Below are the records; how many of their lines contain "your"? Reply only with that figure.

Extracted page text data
--------------------------------------------------
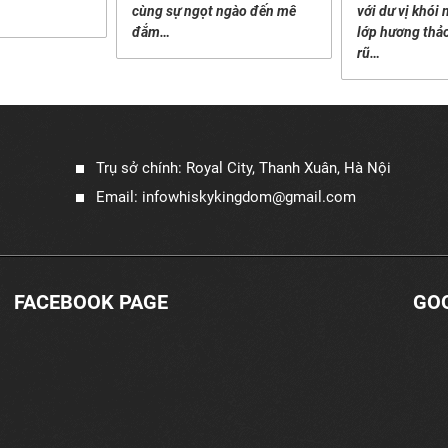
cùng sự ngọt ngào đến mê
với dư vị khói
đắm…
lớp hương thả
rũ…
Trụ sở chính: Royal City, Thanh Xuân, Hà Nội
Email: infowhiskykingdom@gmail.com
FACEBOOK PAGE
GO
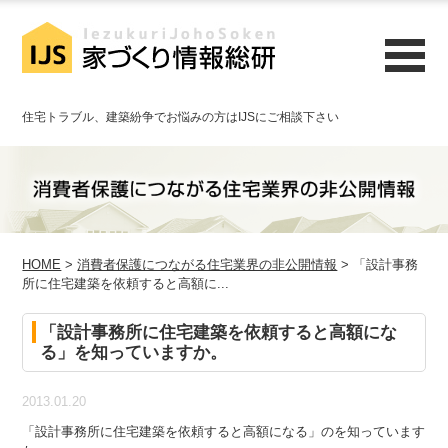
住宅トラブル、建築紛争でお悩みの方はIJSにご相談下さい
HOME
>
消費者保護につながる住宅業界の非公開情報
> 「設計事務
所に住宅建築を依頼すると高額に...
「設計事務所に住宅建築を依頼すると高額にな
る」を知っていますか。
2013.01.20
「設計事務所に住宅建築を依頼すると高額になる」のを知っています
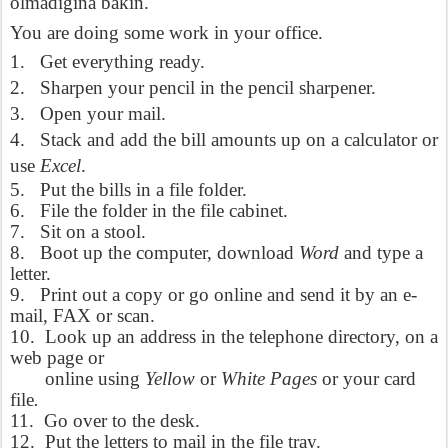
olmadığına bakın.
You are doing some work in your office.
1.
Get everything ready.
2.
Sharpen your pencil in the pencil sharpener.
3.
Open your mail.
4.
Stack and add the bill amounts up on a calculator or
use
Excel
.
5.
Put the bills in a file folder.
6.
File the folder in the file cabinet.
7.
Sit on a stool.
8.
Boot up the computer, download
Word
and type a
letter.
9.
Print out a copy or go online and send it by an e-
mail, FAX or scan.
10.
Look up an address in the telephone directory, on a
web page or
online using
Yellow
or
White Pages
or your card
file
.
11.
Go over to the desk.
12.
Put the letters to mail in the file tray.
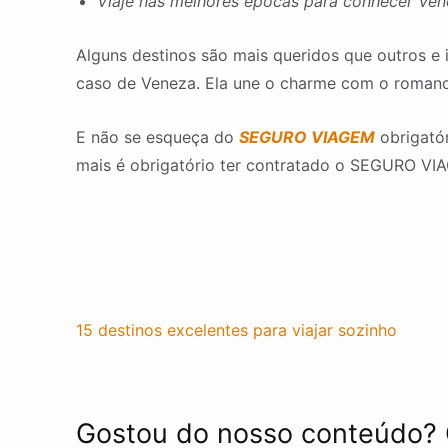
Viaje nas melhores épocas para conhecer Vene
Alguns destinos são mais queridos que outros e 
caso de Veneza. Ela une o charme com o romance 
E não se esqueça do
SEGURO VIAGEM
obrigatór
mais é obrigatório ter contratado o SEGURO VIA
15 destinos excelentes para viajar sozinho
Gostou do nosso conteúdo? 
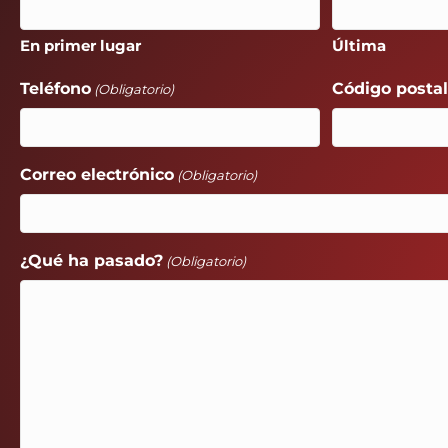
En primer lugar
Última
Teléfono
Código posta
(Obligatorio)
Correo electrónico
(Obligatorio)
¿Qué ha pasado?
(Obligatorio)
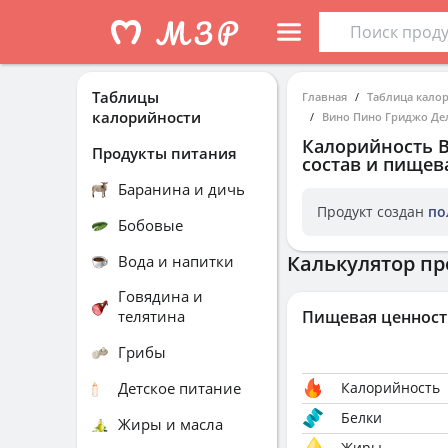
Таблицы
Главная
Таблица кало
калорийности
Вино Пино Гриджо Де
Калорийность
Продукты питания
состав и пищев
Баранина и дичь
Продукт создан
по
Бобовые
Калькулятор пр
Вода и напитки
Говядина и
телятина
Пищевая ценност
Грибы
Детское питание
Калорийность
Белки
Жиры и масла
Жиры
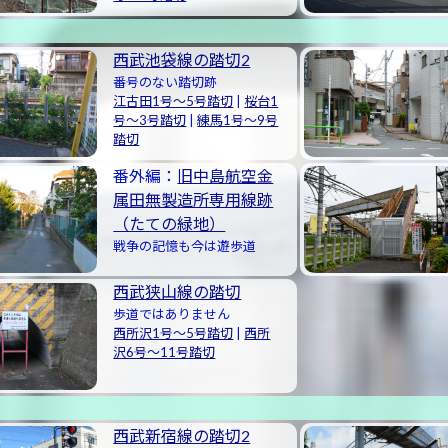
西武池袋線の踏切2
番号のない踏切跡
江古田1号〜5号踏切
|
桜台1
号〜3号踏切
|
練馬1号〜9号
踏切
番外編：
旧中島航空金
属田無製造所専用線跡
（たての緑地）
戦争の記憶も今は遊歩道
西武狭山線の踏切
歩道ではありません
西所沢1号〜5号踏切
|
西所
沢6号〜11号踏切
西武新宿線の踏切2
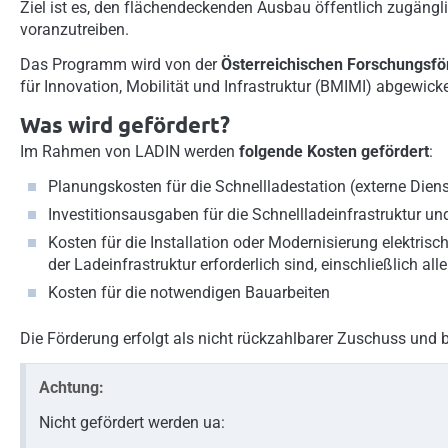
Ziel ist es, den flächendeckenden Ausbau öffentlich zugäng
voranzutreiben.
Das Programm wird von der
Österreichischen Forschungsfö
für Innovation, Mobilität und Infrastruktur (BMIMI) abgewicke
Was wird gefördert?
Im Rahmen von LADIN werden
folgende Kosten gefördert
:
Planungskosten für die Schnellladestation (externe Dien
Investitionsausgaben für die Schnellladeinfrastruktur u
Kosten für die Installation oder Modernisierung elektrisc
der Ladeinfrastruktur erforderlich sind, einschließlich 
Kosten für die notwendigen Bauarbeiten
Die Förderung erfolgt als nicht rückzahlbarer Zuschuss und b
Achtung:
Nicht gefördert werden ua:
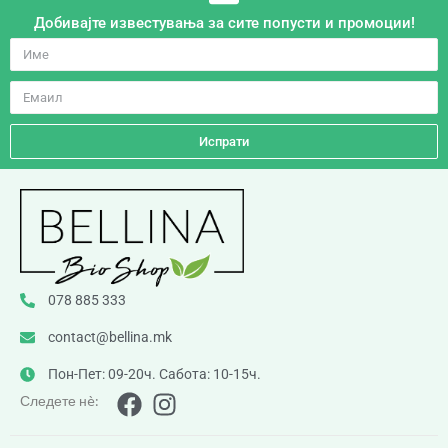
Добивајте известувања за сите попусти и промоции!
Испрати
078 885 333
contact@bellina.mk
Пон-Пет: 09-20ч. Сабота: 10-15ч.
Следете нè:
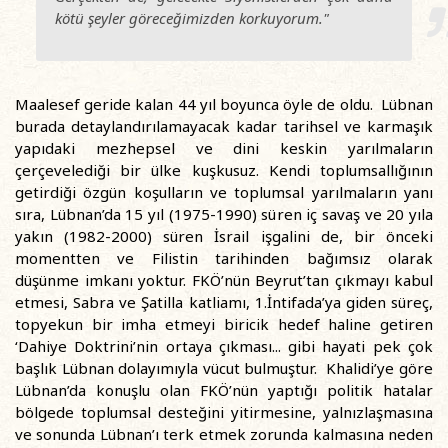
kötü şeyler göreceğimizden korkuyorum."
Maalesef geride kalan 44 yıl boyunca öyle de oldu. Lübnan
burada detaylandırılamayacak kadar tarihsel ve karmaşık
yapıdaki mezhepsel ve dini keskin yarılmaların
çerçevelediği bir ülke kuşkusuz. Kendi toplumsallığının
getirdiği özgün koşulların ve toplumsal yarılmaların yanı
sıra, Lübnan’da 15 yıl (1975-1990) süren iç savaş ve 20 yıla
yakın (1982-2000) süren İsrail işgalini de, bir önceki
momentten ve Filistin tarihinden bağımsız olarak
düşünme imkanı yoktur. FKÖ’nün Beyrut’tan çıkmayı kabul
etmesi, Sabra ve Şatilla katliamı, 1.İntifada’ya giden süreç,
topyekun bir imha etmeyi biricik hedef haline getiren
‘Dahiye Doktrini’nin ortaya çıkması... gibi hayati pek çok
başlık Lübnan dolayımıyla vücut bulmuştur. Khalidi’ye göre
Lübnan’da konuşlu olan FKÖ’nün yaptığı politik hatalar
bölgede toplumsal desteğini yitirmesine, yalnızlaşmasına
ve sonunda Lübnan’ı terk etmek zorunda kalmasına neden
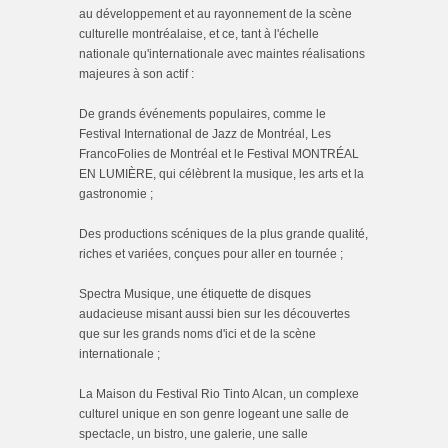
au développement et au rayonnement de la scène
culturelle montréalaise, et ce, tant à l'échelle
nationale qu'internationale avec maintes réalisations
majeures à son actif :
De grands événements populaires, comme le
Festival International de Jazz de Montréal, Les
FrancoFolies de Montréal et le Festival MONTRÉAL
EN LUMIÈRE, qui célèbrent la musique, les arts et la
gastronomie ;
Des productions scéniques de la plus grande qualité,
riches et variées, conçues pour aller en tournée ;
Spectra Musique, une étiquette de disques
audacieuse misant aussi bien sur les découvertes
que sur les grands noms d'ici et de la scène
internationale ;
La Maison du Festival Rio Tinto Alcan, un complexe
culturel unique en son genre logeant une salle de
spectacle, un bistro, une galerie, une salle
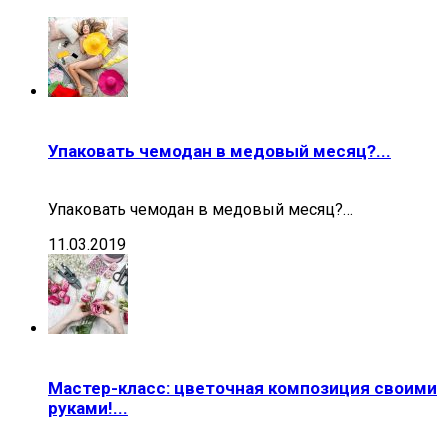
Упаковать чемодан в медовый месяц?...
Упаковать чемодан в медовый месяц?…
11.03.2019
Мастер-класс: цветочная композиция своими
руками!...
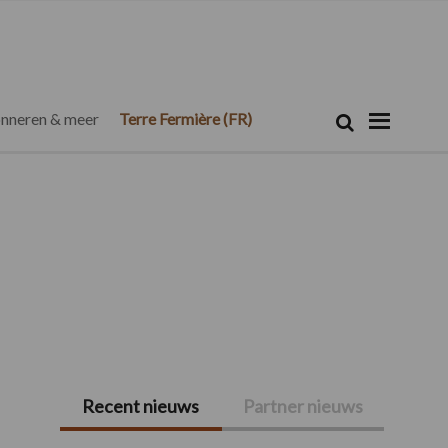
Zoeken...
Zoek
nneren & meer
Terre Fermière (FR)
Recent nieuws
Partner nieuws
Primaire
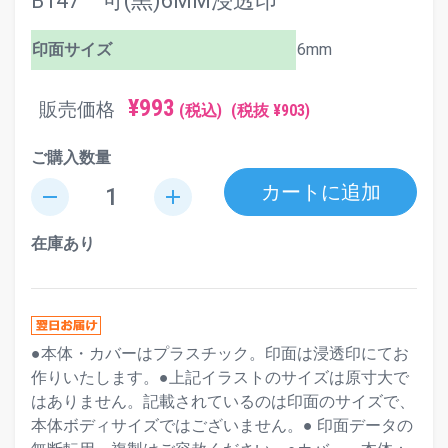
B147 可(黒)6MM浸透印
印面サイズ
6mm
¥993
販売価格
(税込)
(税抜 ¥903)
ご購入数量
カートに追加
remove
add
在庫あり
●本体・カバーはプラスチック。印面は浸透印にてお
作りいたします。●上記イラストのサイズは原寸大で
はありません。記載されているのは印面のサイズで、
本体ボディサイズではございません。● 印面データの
--------------------------------------------------
* _OUTPUT OF THE TASK_: 4